WORK REQUIRED » Quote all of the data that follows exactly as written, skipping the images.

RAW DATA »
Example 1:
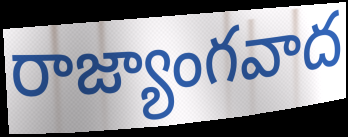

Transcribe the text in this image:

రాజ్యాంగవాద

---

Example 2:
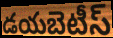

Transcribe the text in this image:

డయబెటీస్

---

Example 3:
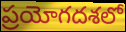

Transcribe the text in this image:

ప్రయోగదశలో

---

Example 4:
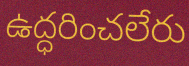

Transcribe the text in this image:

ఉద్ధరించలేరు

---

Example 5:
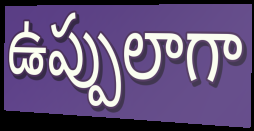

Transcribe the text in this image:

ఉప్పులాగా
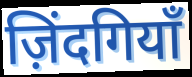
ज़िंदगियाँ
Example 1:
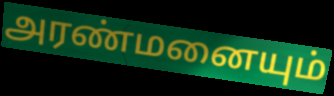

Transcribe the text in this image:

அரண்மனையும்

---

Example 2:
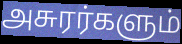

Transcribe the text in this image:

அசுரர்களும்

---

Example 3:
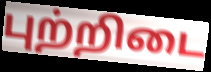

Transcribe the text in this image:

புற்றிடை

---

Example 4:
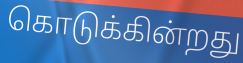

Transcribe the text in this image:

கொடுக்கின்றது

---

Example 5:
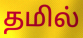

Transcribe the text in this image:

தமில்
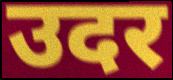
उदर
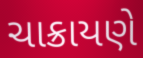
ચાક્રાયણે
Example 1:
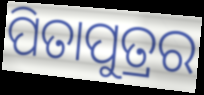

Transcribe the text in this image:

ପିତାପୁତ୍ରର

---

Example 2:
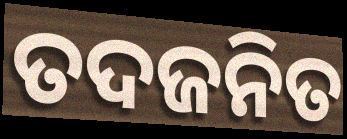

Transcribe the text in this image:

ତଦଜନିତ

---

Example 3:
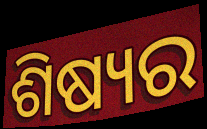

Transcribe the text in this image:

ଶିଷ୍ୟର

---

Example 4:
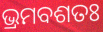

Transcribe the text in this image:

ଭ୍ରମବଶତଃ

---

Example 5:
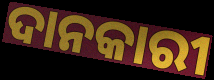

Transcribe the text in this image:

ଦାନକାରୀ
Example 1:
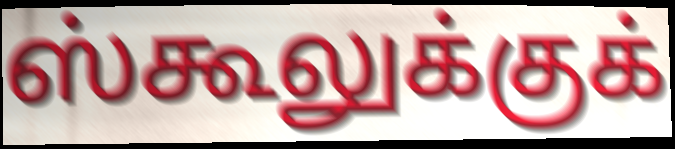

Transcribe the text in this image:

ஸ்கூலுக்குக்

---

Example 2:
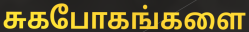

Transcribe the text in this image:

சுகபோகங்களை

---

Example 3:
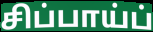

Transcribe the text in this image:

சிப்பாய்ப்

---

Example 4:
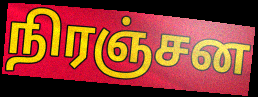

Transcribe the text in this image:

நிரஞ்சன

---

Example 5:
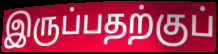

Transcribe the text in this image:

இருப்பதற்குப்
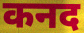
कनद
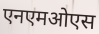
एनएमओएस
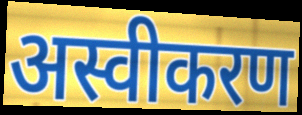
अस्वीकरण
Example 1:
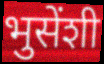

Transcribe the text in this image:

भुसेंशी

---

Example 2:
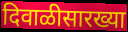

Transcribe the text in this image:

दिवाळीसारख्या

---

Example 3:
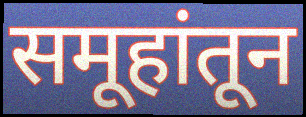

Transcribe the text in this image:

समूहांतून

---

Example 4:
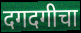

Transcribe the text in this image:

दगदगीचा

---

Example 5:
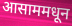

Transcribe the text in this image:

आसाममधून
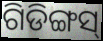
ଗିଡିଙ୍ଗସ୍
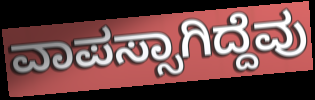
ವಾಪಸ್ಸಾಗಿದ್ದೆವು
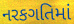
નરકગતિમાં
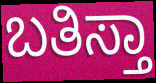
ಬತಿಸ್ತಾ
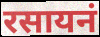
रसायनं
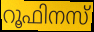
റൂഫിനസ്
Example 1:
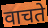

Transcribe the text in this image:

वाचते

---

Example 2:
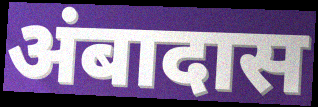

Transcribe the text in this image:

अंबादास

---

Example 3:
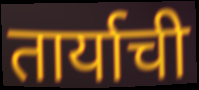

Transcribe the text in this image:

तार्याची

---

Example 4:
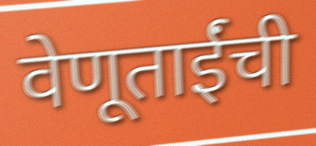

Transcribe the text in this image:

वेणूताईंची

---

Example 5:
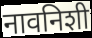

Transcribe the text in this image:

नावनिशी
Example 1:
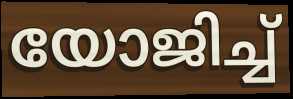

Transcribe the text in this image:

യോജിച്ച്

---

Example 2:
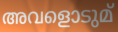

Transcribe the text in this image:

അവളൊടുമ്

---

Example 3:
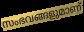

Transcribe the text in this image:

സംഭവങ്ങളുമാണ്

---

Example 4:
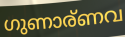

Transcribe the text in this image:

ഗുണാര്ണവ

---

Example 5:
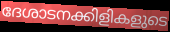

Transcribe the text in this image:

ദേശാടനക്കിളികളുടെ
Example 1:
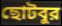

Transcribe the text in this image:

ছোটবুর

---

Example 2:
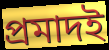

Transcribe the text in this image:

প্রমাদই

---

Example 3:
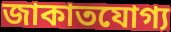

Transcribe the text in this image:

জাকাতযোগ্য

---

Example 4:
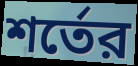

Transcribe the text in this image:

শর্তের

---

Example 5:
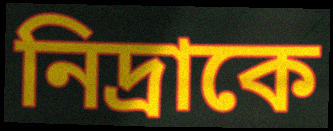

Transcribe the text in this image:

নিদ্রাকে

THE COMPLETED TASK »
Example 1:

Transcribe the text in this image:

రాజ్యాంగవాద

---

Example 2:

Transcribe the text in this image:

డయబెటీస్

---

Example 3:

Transcribe the text in this image:

ప్రయోగదశలో

---

Example 4:

Transcribe the text in this image:

ఉద్ధరించలేరు

---

Example 5:

Transcribe the text in this image:

ఉప్పులాగా
ज़िंदगियाँ
Example 1:

Transcribe the text in this image:

அரண்மனையும்

---

Example 2:

Transcribe the text in this image:

அசுரர்களும்

---

Example 3:

Transcribe the text in this image:

புற்றிடை

---

Example 4:

Transcribe the text in this image:

கொடுக்கின்றது

---

Example 5:

Transcribe the text in this image:

தமில்
उदर
ચાક્રાયણે
Example 1:

Transcribe the text in this image:

ପିତାପୁତ୍ରର

---

Example 2:

Transcribe the text in this image:

ତଦଜନିତ

---

Example 3:

Transcribe the text in this image:

ଶିଷ୍ୟର

---

Example 4:

Transcribe the text in this image:

ଭ୍ରମବଶତଃ

---

Example 5:

Transcribe the text in this image:

ଦାନକାରୀ
Example 1:

Transcribe the text in this image:

ஸ்கூலுக்குக்

---

Example 2:

Transcribe the text in this image:

சுகபோகங்களை

---

Example 3:

Transcribe the text in this image:

சிப்பாய்ப்

---

Example 4:

Transcribe the text in this image:

நிரஞ்சன

---

Example 5:

Transcribe the text in this image:

இருப்பதற்குப்
कनद
एनएमओएस
अस्वीकरण
Example 1:

Transcribe the text in this image:

भुसेंशी

---

Example 2:

Transcribe the text in this image:

दिवाळीसारख्या

---

Example 3:

Transcribe the text in this image:

समूहांतून

---

Example 4:

Transcribe the text in this image:

दगदगीचा

---

Example 5:

Transcribe the text in this image:

आसाममधून
ଗିଡିଙ୍ଗସ୍
ವಾಪಸ್ಸಾಗಿದ್ದೆವು
નરકગતિમાં
ಬತಿಸ್ತಾ
रसायनं
റൂഫിനസ്
Example 1:

Transcribe the text in this image:

वाचते

---

Example 2:

Transcribe the text in this image:

अंबादास

---

Example 3:

Transcribe the text in this image:

तार्याची

---

Example 4:

Transcribe the text in this image:

वेणूताईंची

---

Example 5:

Transcribe the text in this image:

नावनिशी
Example 1:

Transcribe the text in this image:

യോജിച്ച്

---

Example 2:

Transcribe the text in this image:

അവളൊടുമ്

---

Example 3:

Transcribe the text in this image:

സംഭവങ്ങളുമാണ്

---

Example 4:

Transcribe the text in this image:

ഗുണാര്ണവ

---

Example 5:

Transcribe the text in this image:

ദേശാടനക്കിളികളുടെ
Example 1:

Transcribe the text in this image:

ছোটবুর

---

Example 2:

Transcribe the text in this image:

প্রমাদই

---

Example 3:

Transcribe the text in this image:

জাকাতযোগ্য

---

Example 4:

Transcribe the text in this image:

শর্তের

---

Example 5:

Transcribe the text in this image:

নিদ্রাকে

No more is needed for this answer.